*Task brief*: Write the lines below out exactly, dropping each picture.
──────── Data records
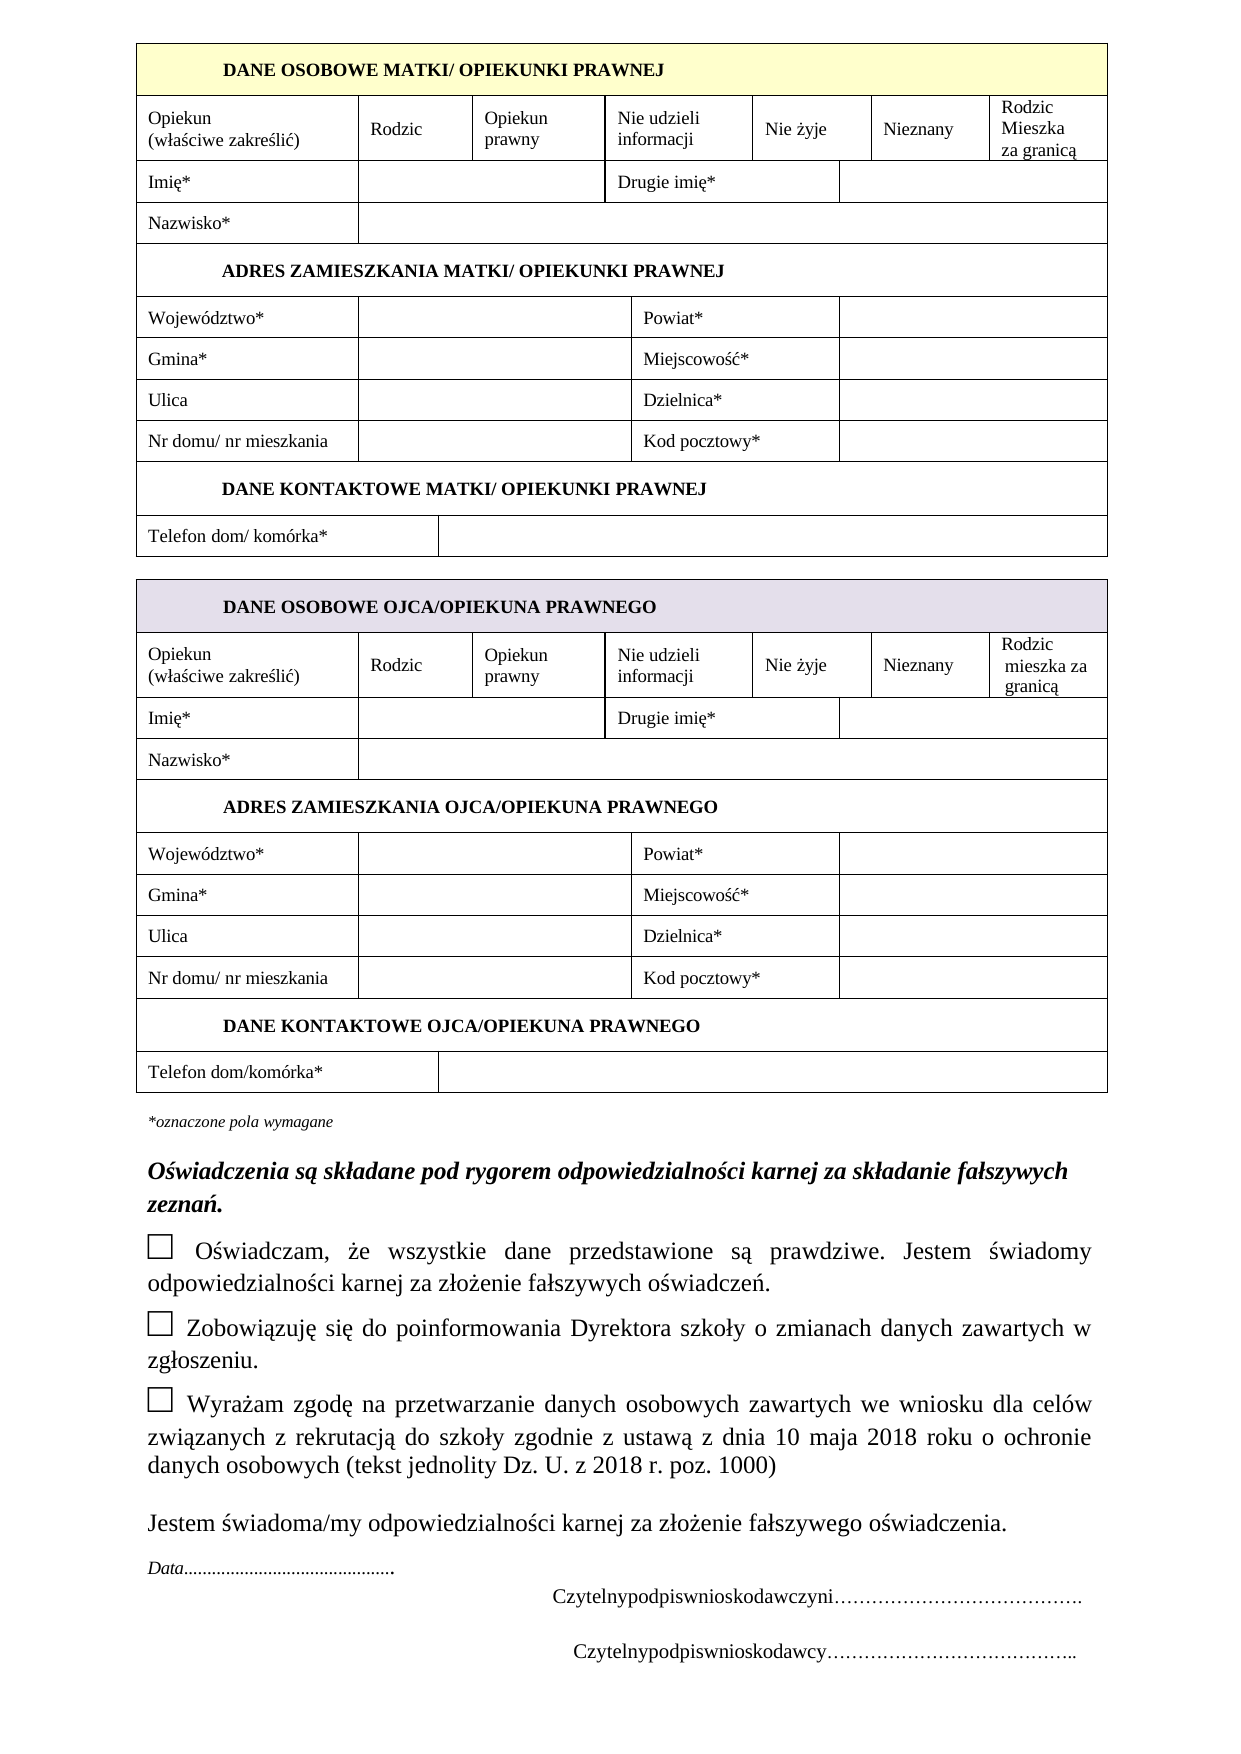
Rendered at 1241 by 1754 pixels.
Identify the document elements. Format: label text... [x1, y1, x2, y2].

table_cell Drugie imię* [606, 698, 839, 738]
table_cell [359, 833, 631, 874]
text Oświadczenia są składane pod rygorem odpowiedzialności karnej za składanie fałszywych zeznań. [147, 1156, 1119, 1217]
table_cell [359, 421, 631, 461]
table_cell [359, 875, 631, 915]
table_cell [359, 297, 631, 337]
text Jestem świadoma/my odpowiedzialności karnej za złożenie fałszywego oświadczenia. [147, 1508, 1119, 1537]
table_cell [359, 380, 631, 420]
table_cell Nieznany [872, 633, 989, 697]
table_cell Opiekun (właściwe zakreślić) [137, 96, 358, 160]
table_cell Nazwisko* [137, 739, 358, 779]
table_cell Powiat* [632, 833, 839, 874]
table_cell Nieznany [872, 96, 989, 160]
table_cell [840, 875, 1107, 915]
table_cell Rodzic [359, 633, 472, 697]
table_cell Drugie imię* [606, 161, 839, 202]
table_cell Ulica [137, 380, 358, 420]
table_cell Opiekun prawny [473, 633, 604, 697]
table_cell Województwo* [137, 833, 358, 874]
table_cell Nie udzieli informacji [606, 96, 752, 160]
table_cell Nie żyje [753, 633, 871, 697]
table_cell [840, 380, 1107, 420]
table_cell Opiekun (właściwe zakreślić) [137, 633, 358, 697]
table_cell Rodzic mieszka za granicą [990, 633, 1107, 697]
table_cell Nie udzieli informacji [606, 633, 752, 697]
table_cell [359, 698, 604, 738]
table_cell Nie żyje [753, 96, 871, 160]
table_header DANE OSOBOWE MATKI/ OPIEKUNKI PRAWNEJ [137, 44, 1107, 95]
list Zobowiązuję się do poinformowania Dyrektora szkoły o zmianach danych zawartych w zgłoszeniu. [147, 1297, 1092, 1374]
table_cell [439, 1052, 1107, 1092]
table_cell [359, 161, 604, 202]
text Data . [147, 1553, 1119, 1580]
table_cell Rodzic [359, 96, 472, 160]
table_cell Kod pocztowy* [632, 421, 839, 461]
table_cell [840, 421, 1107, 461]
table_cell Gmina* [137, 875, 358, 915]
table_cell ADRES ZAMIESZKANIA OJCA/OPIEKUNA PRAWNEGO [137, 780, 1107, 832]
text Czytelnypodpiswnioskodawczyni…………………………………. Czytelnypodpiswnioskodawcy………………………………….. [552, 1584, 1093, 1663]
table_cell Miejscowość* [632, 338, 839, 379]
table_cell [439, 516, 1107, 556]
table_cell [840, 957, 1107, 998]
table_cell Nazwisko* [137, 203, 358, 243]
table_cell [840, 338, 1107, 379]
table_cell [840, 698, 1107, 738]
table_cell [840, 916, 1107, 956]
table_cell Kod pocztowy* [632, 957, 839, 998]
table_cell Telefon dom/komórka* [137, 1052, 438, 1092]
table_cell [840, 833, 1107, 874]
table_cell Gmina* [137, 338, 358, 379]
table_cell Miejscowość* [632, 875, 839, 915]
table_cell [359, 739, 1107, 779]
table_cell Powiat* [632, 297, 839, 337]
list Oświadczam, że wszystkie dane przedstawione są prawdziwe. Jestem świadomy odpowiedzialności karnej za złożenie fałszywych oświadczeń. [147, 1222, 1093, 1297]
table_cell [359, 203, 1107, 243]
table_cell [840, 297, 1107, 337]
table_cell Nr domu/ nr mieszkania [137, 957, 358, 998]
table_cell DANE KONTAKTOWE MATKI/ OPIEKUNKI PRAWNEJ [137, 462, 1107, 514]
table_header DANE OSOBOWE OJCA/OPIEKUNA PRAWNEGO [137, 580, 1107, 632]
table_cell [359, 957, 631, 998]
table_cell Telefon dom/ komórka* [137, 516, 438, 556]
table_cell Opiekun prawny [473, 96, 604, 160]
table_cell Imię* [137, 161, 358, 202]
table_cell Rodzic Mieszka za granicą [990, 96, 1107, 160]
text *oznaczone pola wymagane [147, 1112, 1119, 1131]
table_cell Nr domu/ nr mieszkania [137, 421, 358, 461]
table_cell [359, 338, 631, 379]
table_cell Imię* [137, 698, 358, 738]
list Wyrażam zgodę na przetwarzanie danych osobowych zawartych we wniosku dla celów związanych z rekrutacją do szkoły zgodnie z ustawą z dnia 10 maja 2018 roku o ochronie danych osobowych (tekst jednolity Dz. U. z 2018 r. poz. 1000) [147, 1374, 1093, 1479]
table_cell Ulica [137, 916, 358, 956]
table_cell DANE KONTAKTOWE OJCA/OPIEKUNA PRAWNEGO [137, 999, 1107, 1051]
table_cell [359, 916, 631, 956]
table_cell Dzielnica* [632, 380, 839, 420]
table_cell Województwo* [137, 297, 358, 337]
table_cell [840, 161, 1107, 202]
table_cell Dzielnica* [632, 916, 839, 956]
table_cell ADRES ZAMIESZKANIA MATKI/ OPIEKUNKI PRAWNEJ [137, 244, 1107, 296]
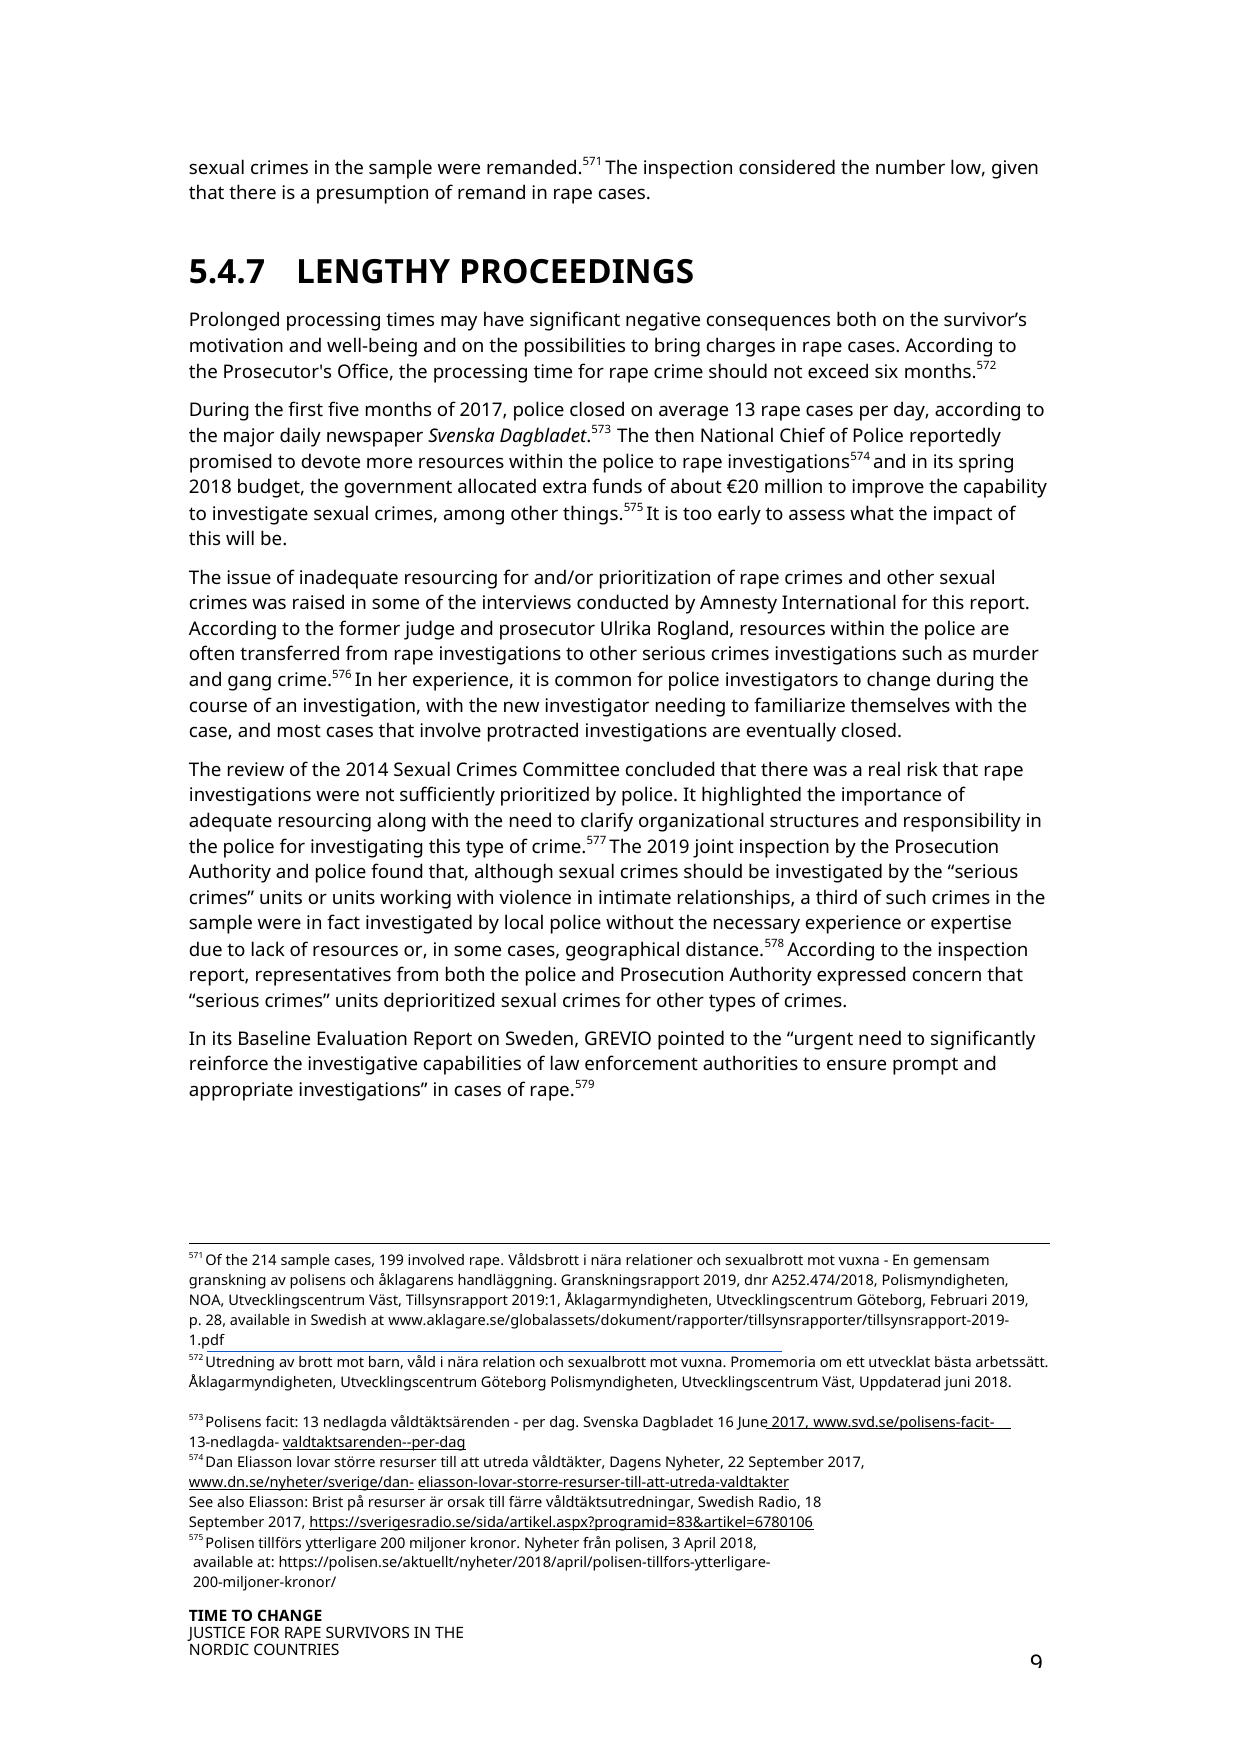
────────────────
*Response box*:
Rendered at 1241 by 1754 pixels.
Identify the document elements. Format: label text... [x1, y1, x2, y2].

table_cell Drugie imię* [606, 698, 839, 738]
table_cell [359, 833, 631, 874]
text Oświadczenia są składane pod rygorem odpowiedzialności karnej za składanie fałszywych zeznań. [147, 1156, 1119, 1217]
table_cell [359, 421, 631, 461]
table_cell [359, 875, 631, 915]
table_cell [359, 297, 631, 337]
text Jestem świadoma/my odpowiedzialności karnej za złożenie fałszywego oświadczenia. [147, 1508, 1119, 1537]
table_cell [359, 380, 631, 420]
table_cell Nieznany [872, 633, 989, 697]
table_cell Opiekun (właściwe zakreślić) [137, 96, 358, 160]
table_cell Nazwisko* [137, 739, 358, 779]
table_cell Powiat* [632, 833, 839, 874]
table_cell Nieznany [872, 96, 989, 160]
table_cell [840, 875, 1107, 915]
table_cell Rodzic [359, 633, 472, 697]
table_cell Drugie imię* [606, 161, 839, 202]
table_cell Ulica [137, 380, 358, 420]
table_cell Opiekun prawny [473, 633, 604, 697]
table_cell Województwo* [137, 833, 358, 874]
table_cell Nie udzieli informacji [606, 96, 752, 160]
table_cell Nie żyje [753, 633, 871, 697]
table_cell [840, 380, 1107, 420]
table_cell Opiekun (właściwe zakreślić) [137, 633, 358, 697]
table_cell Rodzic mieszka za granicą [990, 633, 1107, 697]
table_cell Nie udzieli informacji [606, 633, 752, 697]
table_cell [359, 698, 604, 738]
table_cell Nie żyje [753, 96, 871, 160]
table_header DANE OSOBOWE MATKI/ OPIEKUNKI PRAWNEJ [137, 44, 1107, 95]
list Zobowiązuję się do poinformowania Dyrektora szkoły o zmianach danych zawartych w zgłoszeniu. [147, 1297, 1092, 1374]
table_cell [439, 1052, 1107, 1092]
table_cell [359, 161, 604, 202]
text Data . [147, 1553, 1119, 1580]
table_cell Rodzic [359, 96, 472, 160]
table_cell Kod pocztowy* [632, 421, 839, 461]
table_cell [840, 421, 1107, 461]
table_cell Gmina* [137, 875, 358, 915]
table_cell ADRES ZAMIESZKANIA OJCA/OPIEKUNA PRAWNEGO [137, 780, 1107, 832]
text Czytelnypodpiswnioskodawczyni…………………………………. Czytelnypodpiswnioskodawcy………………………………….. [552, 1584, 1093, 1663]
table_cell Miejscowość* [632, 338, 839, 379]
table_cell [439, 516, 1107, 556]
table_cell [840, 957, 1107, 998]
table_cell Nazwisko* [137, 203, 358, 243]
table_cell [840, 338, 1107, 379]
table_cell [840, 698, 1107, 738]
table_cell [840, 916, 1107, 956]
table_cell Kod pocztowy* [632, 957, 839, 998]
table_cell Telefon dom/komórka* [137, 1052, 438, 1092]
table_cell [840, 833, 1107, 874]
table_cell Gmina* [137, 338, 358, 379]
table_cell Miejscowość* [632, 875, 839, 915]
table_cell [359, 739, 1107, 779]
table_cell Powiat* [632, 297, 839, 337]
list Oświadczam, że wszystkie dane przedstawione są prawdziwe. Jestem świadomy odpowiedzialności karnej za złożenie fałszywych oświadczeń. [147, 1222, 1093, 1297]
table_cell [359, 203, 1107, 243]
table_cell [840, 297, 1107, 337]
table_cell Nr domu/ nr mieszkania [137, 957, 358, 998]
table_cell DANE KONTAKTOWE MATKI/ OPIEKUNKI PRAWNEJ [137, 462, 1107, 514]
table_header DANE OSOBOWE OJCA/OPIEKUNA PRAWNEGO [137, 580, 1107, 632]
table_cell [359, 957, 631, 998]
table_cell Telefon dom/ komórka* [137, 516, 438, 556]
table_cell Opiekun prawny [473, 96, 604, 160]
table_cell Imię* [137, 161, 358, 202]
table_cell Rodzic Mieszka za granicą [990, 96, 1107, 160]
text *oznaczone pola wymagane [147, 1112, 1119, 1131]
table_cell Nr domu/ nr mieszkania [137, 421, 358, 461]
table_cell [359, 338, 631, 379]
table_cell Imię* [137, 698, 358, 738]
list Wyrażam zgodę na przetwarzanie danych osobowych zawartych we wniosku dla celów związanych z rekrutacją do szkoły zgodnie z ustawą z dnia 10 maja 2018 roku o ochronie danych osobowych (tekst jednolity Dz. U. z 2018 r. poz. 1000) [147, 1374, 1093, 1479]
table_cell Ulica [137, 916, 358, 956]
table_cell DANE KONTAKTOWE OJCA/OPIEKUNA PRAWNEGO [137, 999, 1107, 1051]
table_cell [359, 916, 631, 956]
table_cell Dzielnica* [632, 380, 839, 420]
table_cell Województwo* [137, 297, 358, 337]
table_cell [840, 161, 1107, 202]
table_cell Dzielnica* [632, 916, 839, 956]
table_cell ADRES ZAMIESZKANIA MATKI/ OPIEKUNKI PRAWNEJ [137, 244, 1107, 296]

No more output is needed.